Keir Murison: an opt-out system could never work
First-years will have to decide months before they sit their first ever Cambridge exam if they feel comfortable with their grade being displayed – a decision made before they know how they will cope with exam term, and with little information to gauge how they are performing relative to their peers outside their small supervision groups. Then the exams themselves. Three or more hours to recall every detail crammed into your brain, an alien and intense experience to any fresher. Attempting to predict your reaction months down the line, especially for a completely new experience, is near impossible.
It’s this inability to predict an exact reaction to your grade and its publishing which makes the opt-out system a complicated and ineffective way of attempting to solve the problems with the current system.
The self-inflicted shame of having a grade below expectation (for whatever reason) published is simply not worth saving an outdated tradition for. When harmless, traditions can be a bit of fun, but when they can have negative consequences – especially exacerbating Cambridge imposter syndrome – we must reconsider their utility.
Wanting to conform or ‘fit in’ may lead to students feeling they ought to have their name on the Lists, and absences may cause panic in students, believing that their choice to opt-out will be questioned by their peers. It’s time the Class Lists die for good.
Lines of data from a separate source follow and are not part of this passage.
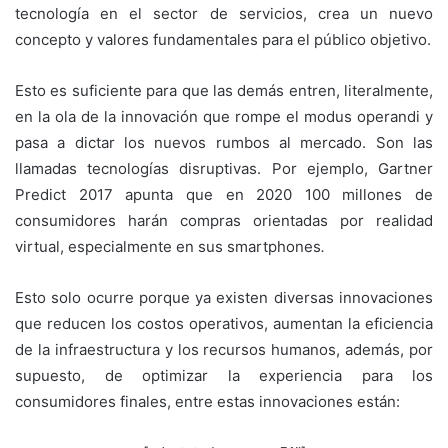
tecnología en el sector de servicios, crea un nuevo
concepto y valores fundamentales para el público objetivo.
Esto es suficiente para que las demás entren, literalmente,
en la ola de la innovación que rompe el modus operandi y
pasa a dictar los nuevos rumbos al mercado. Son las
llamadas tecnologías disruptivas. Por ejemplo, Gartner
Predict 2017 apunta que en 2020 100 millones de
consumidores harán compras orientadas por realidad
virtual, especialmente en sus smartphones
.
Esto solo ocurre porque ya existen diversas innovaciones
que reducen los costos operativos, aumentan la eficiencia
de la infraestructura y los recursos humanos, además, por
supuesto, de optimizar la experiencia para los
consumidores finales, entre estas innovaciones están:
Lisa Jin: toxic ranking culture affects us all
Pinning Class Lists on any public wall can only mean one thing – taking something which matters greatly to each and every student and showing them to people who have no need to see. Abolishing Class Lists gives students the choice of whether to display their grades or keep them private – those who want to celebrate are given the opportunity to be the first to announce their grades, while those who prefer to keep their results to themselves no longer have their privacy violated.
This begs the question: what was the original reason we came to university? Learning as best we can in a united effort to seek knowledge appears to be scorned by the unrelenting message of Class Lists: a) you will be compared, b) you are only as good as your exams results show, and c) all those classes, supervisions and essays are just the means to one end – to achieve, perfect, and rank above others. This tends to put students off pursuing subjects for the sake of interest, instead encouraging them only to work on subjects at which they perform well.
Is it any wonder that students are driven to take study drugs, to cram for days and sleep in libraries, to deprive themselves of rest, and give themselves writer’s cramp in the gruelling exam seasons? Abolishing Class Lists will only be one step towards shifting the focus from exam performance to learning, but we can reflect and improve on our performance in peace.